(ACTION ITEM): Pull every line of text from the data below and reproduce it verbatim, leaving the pictures out of your answer.

(RECORDS):
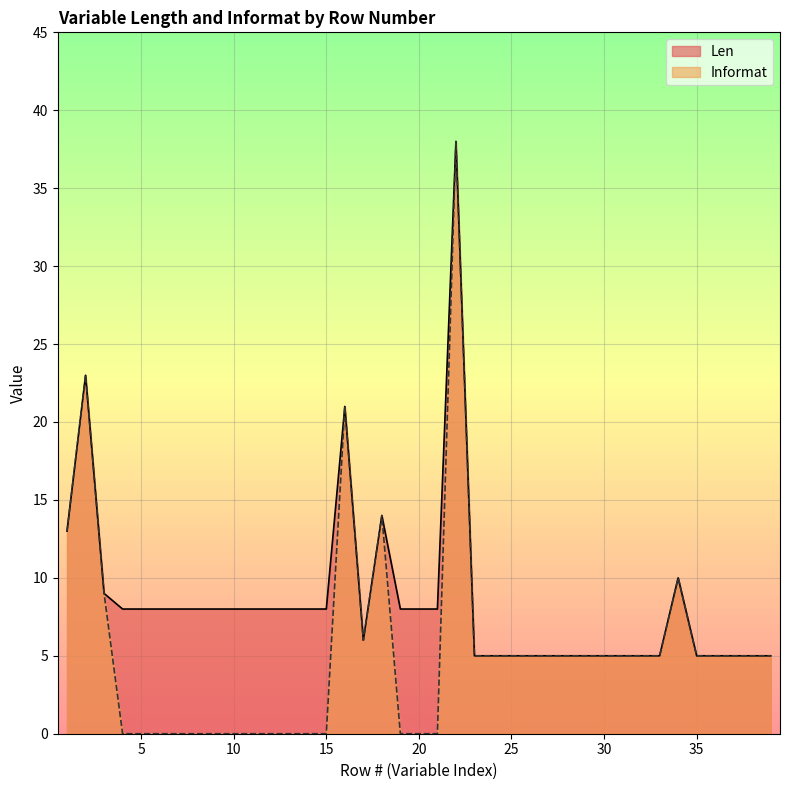

Reading left to right, transcribe all the data shown in this chart.

Len: 13	23	9	8	8	8	8	8	8	8	8	8	8	8	8	21	6	14	8	8	8	38	5	5	5	5	5	5	5	5	5	5	5	10	5	5	5	5	5
Informat: 13	23	9	0	0	0	0	0	0	0	0	0	0	0	0	21	6	14	0	0	0	38	5	5	5	5	5	5	5	5	5	5	5	10	5	5	5	5	5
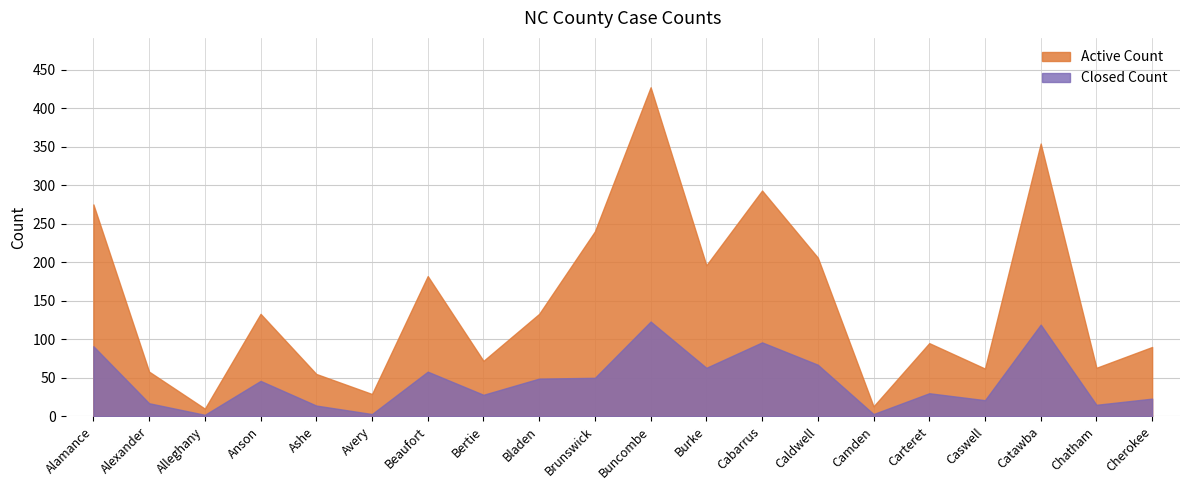

What value does the Active Count series have at 8?

133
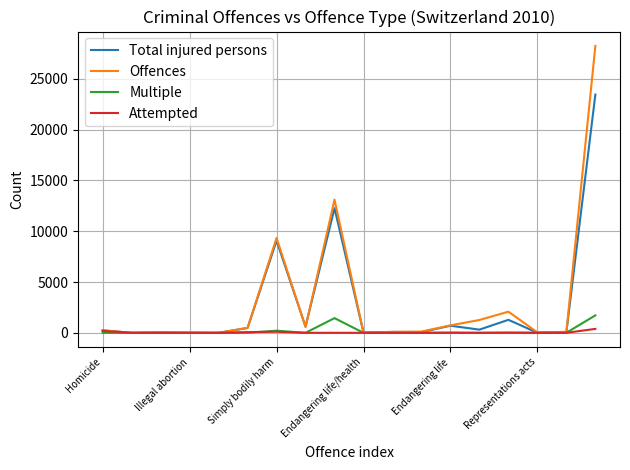

Which series has the largest range (max minus min)?

Offences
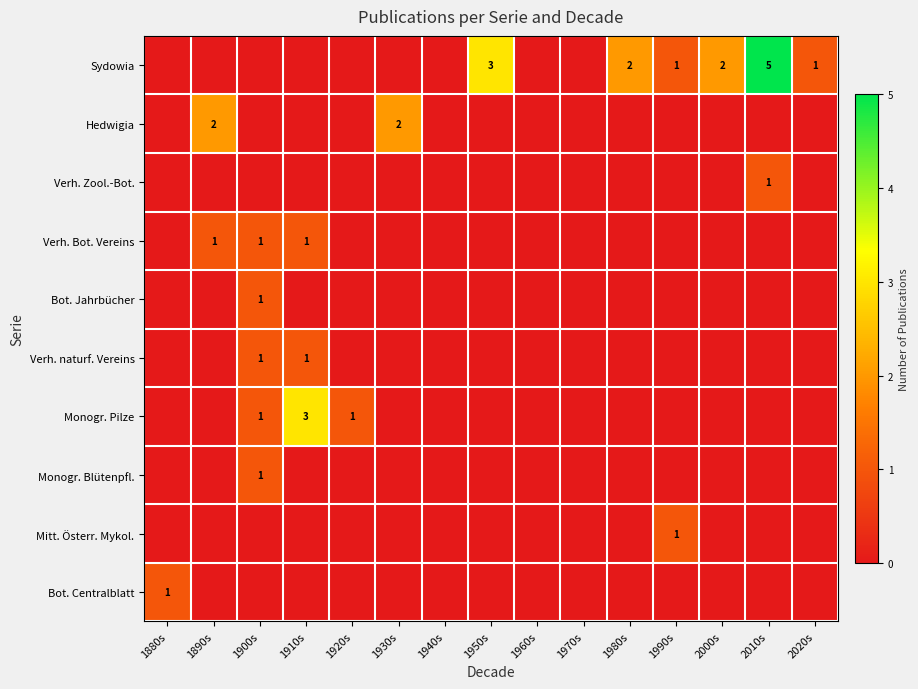

At which label does Verh. Zool.-Bot. reach its minimum?

1880s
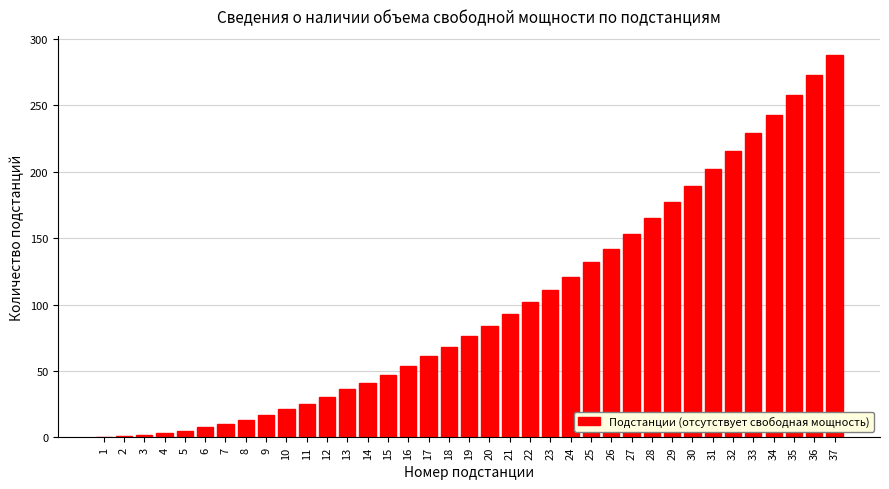

The chart shows a value of 45 at 12. True or false?

False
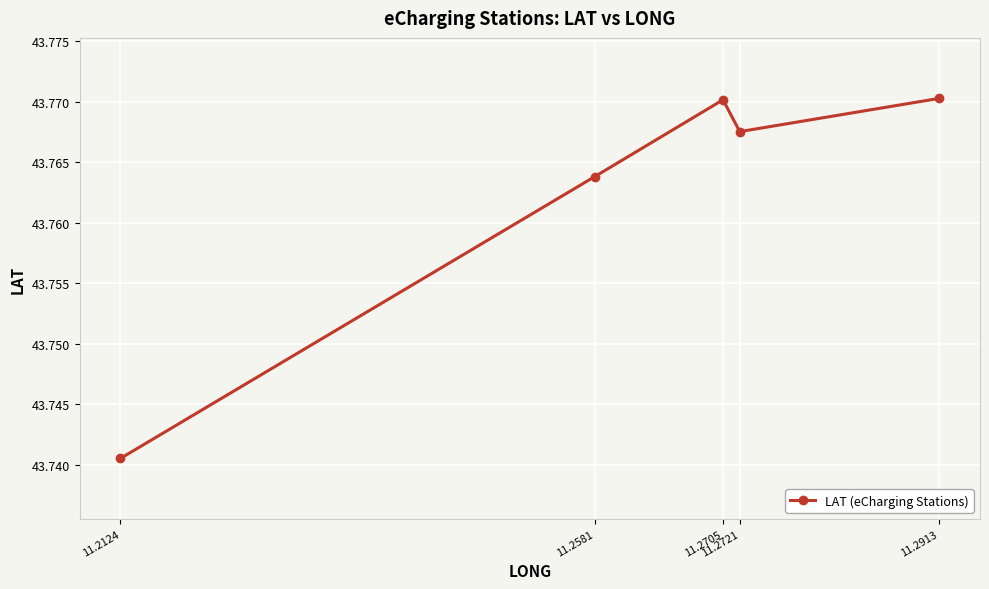

How many interior local valleys (lower than both neighbors) does the data have?

1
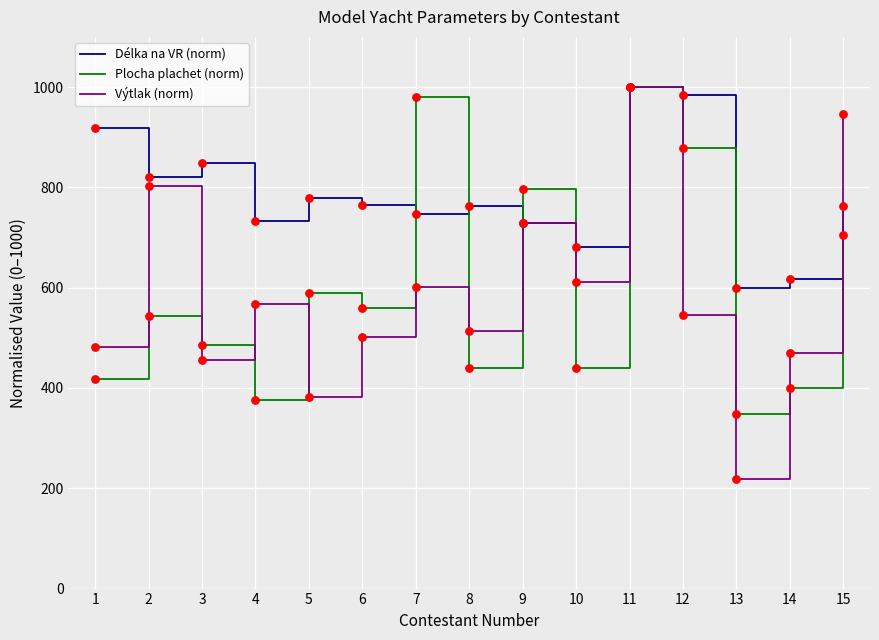

What are all the series names shown in the legend?

Délka na VR (norm), Plocha plachet (norm), Výtlak (norm)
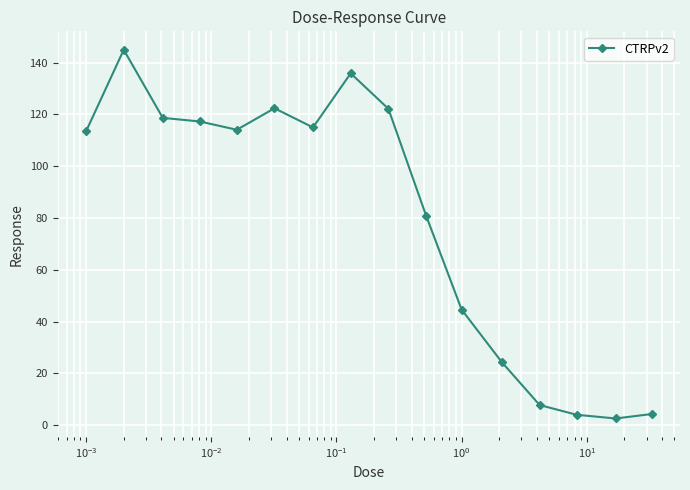

True or false: the data has more than 2 interior local peaks.

True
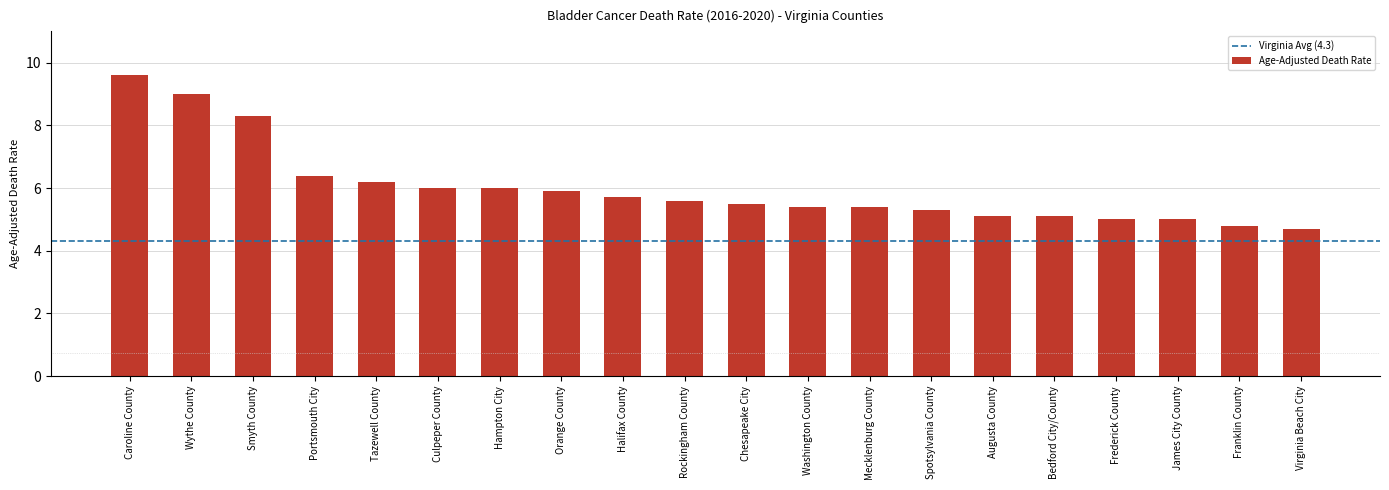

The chart shows a value of 5.6 at Rockingham County. True or false?

True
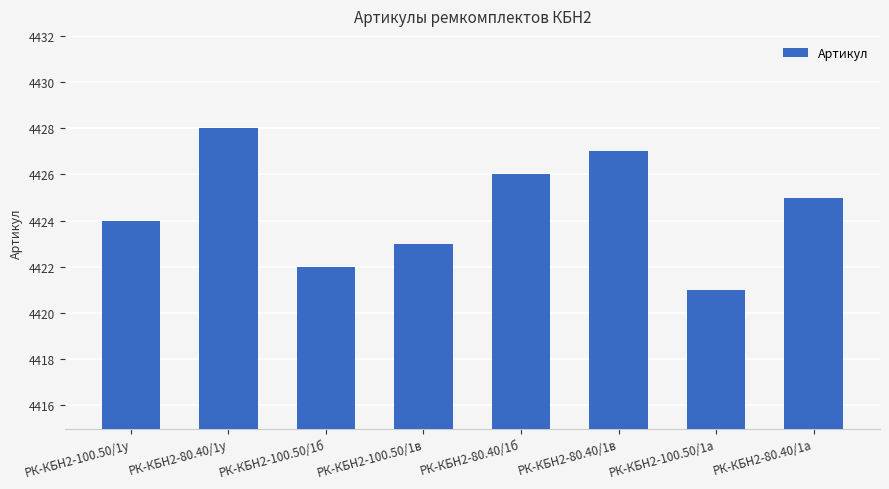

Which has a higher value, РК-КБН2-100.50/1у or РК-КБН2-100.50/1в?

РК-КБН2-100.50/1у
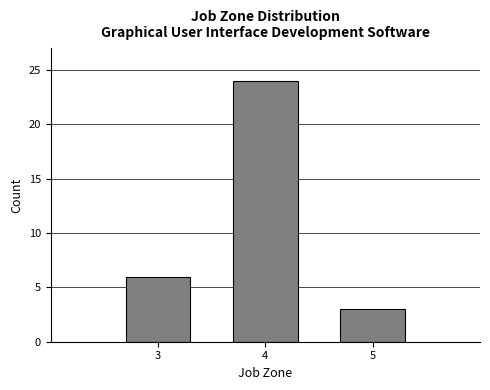

Reading left to right, what are all the values shown in this chart?

3=6	4=24	5=3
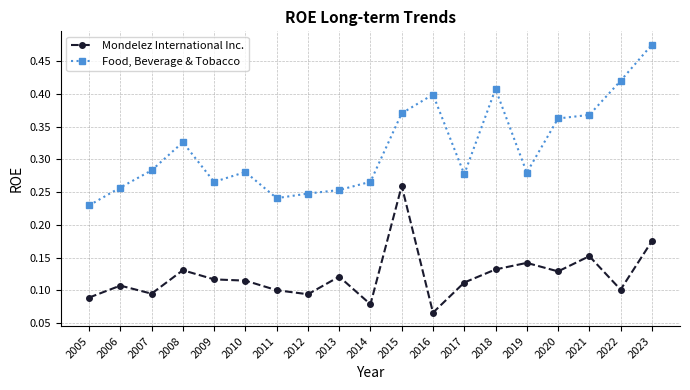

What is the sum of all Food, Beverage & Tobacco values?

6.0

(ANSWER TO THIS TASK):
Reading left to right, transcribe all the data shown in this chart.

Len: 13	23	9	8	8	8	8	8	8	8	8	8	8	8	8	21	6	14	8	8	8	38	5	5	5	5	5	5	5	5	5	5	5	10	5	5	5	5	5
Informat: 13	23	9	0	0	0	0	0	0	0	0	0	0	0	0	21	6	14	0	0	0	38	5	5	5	5	5	5	5	5	5	5	5	10	5	5	5	5	5

What value does the Active Count series have at 8?

133

Which series has the largest range (max minus min)?

Offences

At which label does Verh. Zool.-Bot. reach its minimum?

1880s

The chart shows a value of 45 at 12. True or false?

False

How many interior local valleys (lower than both neighbors) does the data have?

1

What are all the series names shown in the legend?

Délka na VR (norm), Plocha plachet (norm), Výtlak (norm)

True or false: the data has more than 2 interior local peaks.

True

The chart shows a value of 5.6 at Rockingham County. True or false?

True

Which has a higher value, РК-КБН2-100.50/1у or РК-КБН2-100.50/1в?

РК-КБН2-100.50/1у

Reading left to right, what are all the values shown in this chart?

3=6	4=24	5=3

What is the sum of all Food, Beverage & Tobacco values?

6.0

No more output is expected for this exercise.